WHAT THIS TASK INVOLVES: State how many lines of the material below contain the string "neither". Give only the number.

EXERCISE INPUT:
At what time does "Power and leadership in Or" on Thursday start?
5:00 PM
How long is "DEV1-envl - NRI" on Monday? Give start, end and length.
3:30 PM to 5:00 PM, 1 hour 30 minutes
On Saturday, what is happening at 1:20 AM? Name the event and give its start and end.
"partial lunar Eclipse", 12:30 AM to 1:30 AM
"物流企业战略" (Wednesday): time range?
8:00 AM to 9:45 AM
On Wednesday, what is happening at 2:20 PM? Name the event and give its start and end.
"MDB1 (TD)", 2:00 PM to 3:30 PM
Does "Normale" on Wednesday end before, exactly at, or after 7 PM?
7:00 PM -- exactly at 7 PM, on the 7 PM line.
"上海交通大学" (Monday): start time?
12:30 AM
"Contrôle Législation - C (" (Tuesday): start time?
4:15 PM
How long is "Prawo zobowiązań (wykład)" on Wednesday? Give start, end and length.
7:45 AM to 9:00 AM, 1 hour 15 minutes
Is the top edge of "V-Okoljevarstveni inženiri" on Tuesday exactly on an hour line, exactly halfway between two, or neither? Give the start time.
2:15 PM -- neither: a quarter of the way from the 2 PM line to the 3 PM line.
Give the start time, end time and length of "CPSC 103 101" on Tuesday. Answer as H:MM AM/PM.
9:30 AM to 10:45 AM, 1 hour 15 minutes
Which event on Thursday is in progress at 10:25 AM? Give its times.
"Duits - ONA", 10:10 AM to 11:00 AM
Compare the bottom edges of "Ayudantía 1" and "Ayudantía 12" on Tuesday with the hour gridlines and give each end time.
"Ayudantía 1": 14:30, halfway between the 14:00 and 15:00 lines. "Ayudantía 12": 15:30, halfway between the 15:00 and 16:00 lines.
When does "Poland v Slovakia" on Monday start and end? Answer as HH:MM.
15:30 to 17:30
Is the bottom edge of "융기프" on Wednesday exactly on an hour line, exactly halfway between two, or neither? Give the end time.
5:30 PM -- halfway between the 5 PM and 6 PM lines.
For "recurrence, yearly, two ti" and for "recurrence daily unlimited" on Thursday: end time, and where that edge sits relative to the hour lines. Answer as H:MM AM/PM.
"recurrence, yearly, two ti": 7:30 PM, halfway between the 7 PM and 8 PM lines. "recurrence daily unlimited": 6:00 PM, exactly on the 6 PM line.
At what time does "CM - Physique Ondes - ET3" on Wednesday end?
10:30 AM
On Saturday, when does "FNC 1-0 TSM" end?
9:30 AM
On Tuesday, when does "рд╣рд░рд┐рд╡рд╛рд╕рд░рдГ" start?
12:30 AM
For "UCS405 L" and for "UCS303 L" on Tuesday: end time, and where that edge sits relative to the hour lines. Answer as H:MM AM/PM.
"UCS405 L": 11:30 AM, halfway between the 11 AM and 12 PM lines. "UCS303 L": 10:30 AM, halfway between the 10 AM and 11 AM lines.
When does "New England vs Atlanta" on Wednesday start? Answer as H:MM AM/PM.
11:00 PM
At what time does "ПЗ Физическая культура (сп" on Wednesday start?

TASK OUTPUT: 3